Long farms boast successful U-Pick season this summer

Published 4:26 pm Friday, July 6, 2018

Long Farms will end its spring season on a high note next week. Their spring season has been quite the success after white flies attacked most of the crops in the fall.

Justin Long of Long Farms said this season they saw more walk up customers than usual and have had different Facebook mom groups visit the farm and pick with their children and friends.

They saw most customers pick tomatoes, cucumbers, squash and peas. People loved the fact they could stock up on fresh produce and save it for various meals throughout the summer. Customers found it to be a cheaper alternative than the grocery store.

Email newsletter signup

One of the great things about picking at Long Farms is the ability to mix and match produce and fill up a five gallon bucket for $9. Customers can pick any amount of produce they want and any produce they want, with the exception of cantaloupe and watermelon.
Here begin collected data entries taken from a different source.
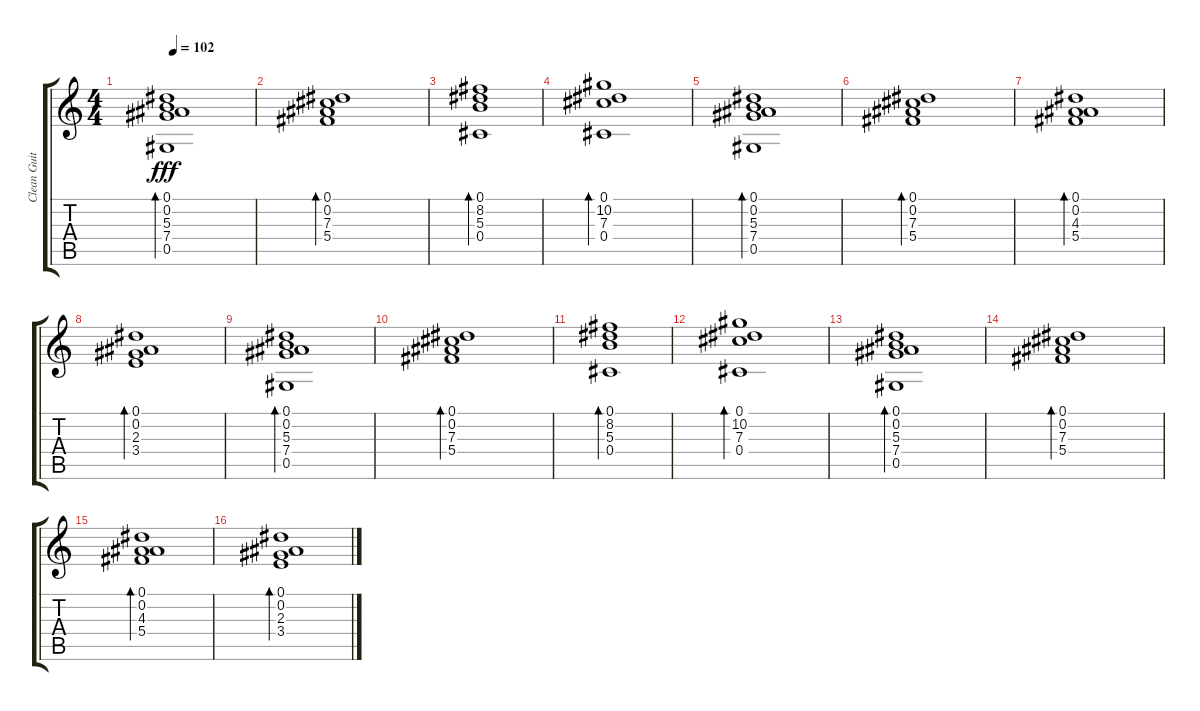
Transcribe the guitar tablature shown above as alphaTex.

\track ("Clean Guitar" "Clean Guit") {instrument electricguitarclean}
\staff {score tabs}
\tuning (Eb4 Bb3 Gb3 Db3 Ab2 Eb2) {hide}
\ts (4 4)
\tempo 102
\clef g2
\ks aminor
(0.1 0.2 5.3 7.4 0.5).1{bd 240 dy fff} |
(0.1 0.2 7.3 5.4).1{bd 240} |
(0.1 8.2 5.3 0.4).1{bd 240} |
(0.1 10.2 7.3 0.4).1{bd 240} |
(0.1 0.2 5.3 7.4 0.5).1{bd 240} |
(0.1 0.2 7.3 5.4).1{bd 240} |
(0.1 0.2 4.3 5.4).1{bd 240} |
(0.1 0.2 2.3 3.4).1{bd 240} |
(0.1 0.2 5.3 7.4 0.5).1{bd 240} |
(0.1 0.2 7.3 5.4).1{bd 240} |
(0.1 8.2 5.3 0.4).1{bd 240} |
(0.1 10.2 7.3 0.4).1{bd 240} |
(0.1 0.2 5.3 7.4 0.5).1{bd 240} |
(0.1 0.2 7.3 5.4).1{bd 240} |
(0.1 0.2 4.3 5.4).1{bd 240} |
(0.1 0.2 2.3 3.4).1{bd 240}
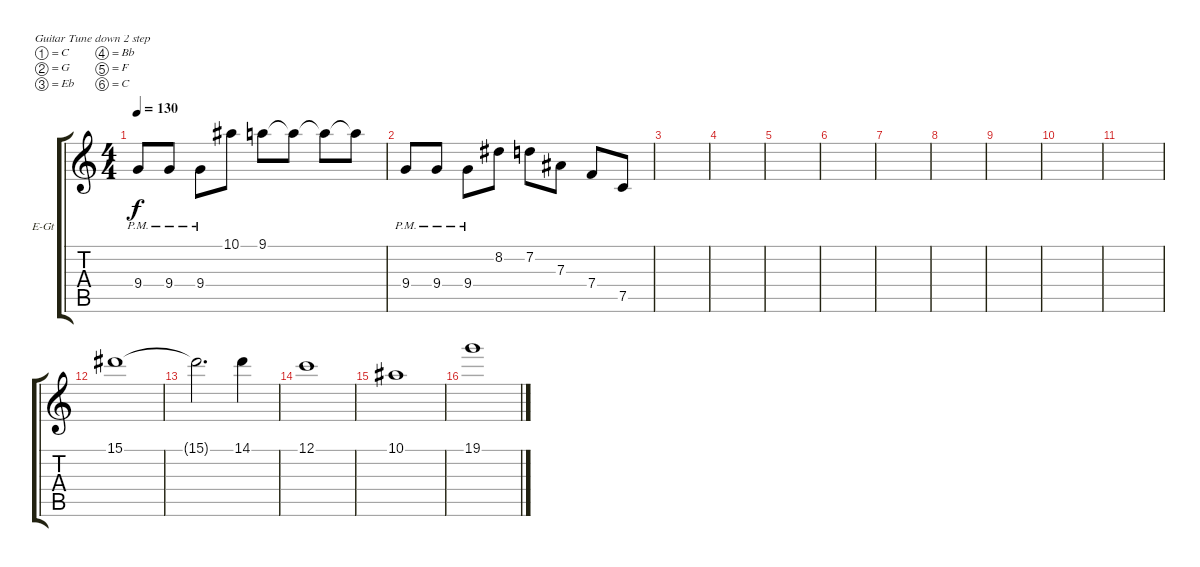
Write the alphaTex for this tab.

\defaultSystemsLayout 4
\bracketExtendMode groupsimilarinstruments
\firstSystemTrackNameOrientation horizontal
\otherSystemsTrackNameOrientation horizontal
\track ("Актава\\терция П" "E-Gt") {instrument distortionguitar}
\staff {score tabs}
\tuning (C4 G3 Eb3 Bb2 F2 C2)
\ts (4 4)
\tempo 130
\clef g2
\ks c
9.4{pm}.8{dy f} 9.4{pm}.8 9.4{pm}.8 10.1.8 9.1.8 9.1{t}.8 9.1{t}.8 9.1{t}.8 |
9.4{pm}.8 9.4{pm}.8 9.4{pm}.8 8.2.8 7.2.8 7.3.8 7.4.8 7.5.8 |
|
|
|
|
|
|
|
|
|
15.1.1 |
15.1{t}.2{d} 14.1.4 |
12.1.1 |
10.1.1 |
19.1.1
For elderly customers or customers who may not have time to pick their own individual crops, the farm allowed them to pre-order online at limited times. Customers especially love the ability to do this during the fall, when Long Farms has their peas and butterbeans available.

Long plans to possibly expand on items next spring. He is already looking into planting strawberries, onions, blackberries and blueberries. He may look into planting kale again, depending on how customers respond.

While looking to the future, Long has already started gearing up for the 65 acres of planting he will do this fall. He plans to have peas, sweet potatoes, cabbage, broccoli, turnips, mustards and collards available to all.

In addition to that, Long planted sunflowers this spring for his daughter to take pictures in and found that many residents enjoyed taking photos with them as well. He plans to plant another sunflower field for people to photograph in this fall.

Long wants to remind people he also sells beef. The cattle are local born and fed, but he does not process the meat. It is sent off, where it is vacuum packed and weighed for the cut.

Next week will be the final week for customers to buy spring produce, depending on the weather. Long said he still has plenty of vine ripe tomatoes, peaches, free stone cantaloupes, butterbeans and peas.

He thanks everyone who has helped make this spring season a success and invites everyone to come out and enjoy one last batch of produce before they close up Tuesday or Wednesday.

“God was really good to us this year,” Long concluded.